The company’s management and directors thus laundered Tk 845 crore in the name of purchasing raw materials.

RSTL further reported loans and borrowings in foreign currencies from ten commercial banks, including three foreign banks operating in Bangladesh.

The committee further identifies the criminal role and negligence of audit firms, engagement partners, and their audit engagement with Ring Shine Textile in the audit of annual financial statements and corporate governance practices.

It identifies the criminal role of two issue management companies, namely AFC Capital Limited and CAPM Advisory Ltd, in the pre-IPO and IPO processes.

The special auditor reported that due to inadequate maintenance of books of accounts, vouchers, cash books, bank ledgers, and account opening mandates, the ultimate authority of the bank accounts, the source of the rest of the funds, and their purpose, and actual usage could not be identified.

‘Some financial irregularities took place’

Auniruddho Piaal, the company secretary of RSTL, confirmed that some financial irregularities had taken place in their company in the past.

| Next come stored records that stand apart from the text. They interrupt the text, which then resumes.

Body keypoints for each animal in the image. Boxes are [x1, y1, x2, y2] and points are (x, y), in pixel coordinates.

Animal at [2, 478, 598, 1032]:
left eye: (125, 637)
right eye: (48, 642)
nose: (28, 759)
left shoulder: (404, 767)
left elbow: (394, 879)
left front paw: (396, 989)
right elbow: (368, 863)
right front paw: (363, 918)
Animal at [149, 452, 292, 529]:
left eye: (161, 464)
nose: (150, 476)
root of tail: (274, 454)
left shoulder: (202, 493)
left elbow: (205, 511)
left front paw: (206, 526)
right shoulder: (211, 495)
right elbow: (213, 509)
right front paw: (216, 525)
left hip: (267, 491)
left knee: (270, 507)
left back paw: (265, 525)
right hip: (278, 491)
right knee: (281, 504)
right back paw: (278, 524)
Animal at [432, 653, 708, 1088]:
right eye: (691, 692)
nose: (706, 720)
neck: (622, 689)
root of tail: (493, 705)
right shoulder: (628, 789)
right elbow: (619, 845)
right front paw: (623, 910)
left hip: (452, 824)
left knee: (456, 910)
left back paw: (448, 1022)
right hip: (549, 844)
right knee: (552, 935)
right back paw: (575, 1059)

“These irregularities were brought to the attention of the regulatory body, after which a new board of directors was appointed by BSEC to address those issues,” he added.

He however declined to comment on the irregularities committed by the former managing director.

The BSEC Chairman Prof Shibli Rubayat Ul Islam told The Business Post, “We have identified significant irregularities within the company and reported them to the Anti-Corruption Commission (ACC) chairman and the Bangladesh Financial Intelligence Unit (BFIU) chief.

“They will now take necessary action in this regard.”

He added, “A prominent industrial group in the country has expressed interest in acquiring RSTL. The conglomerate plans to introduce new machinery and increase production capacity, and investors will benefit from this venture.

“Additionally, the BSEC will take legal action against those who violated the securities laws.”

Shibli mentions that the BSEC has implemented measures to prevent the former managing director of RSTL from leaving Bangladesh.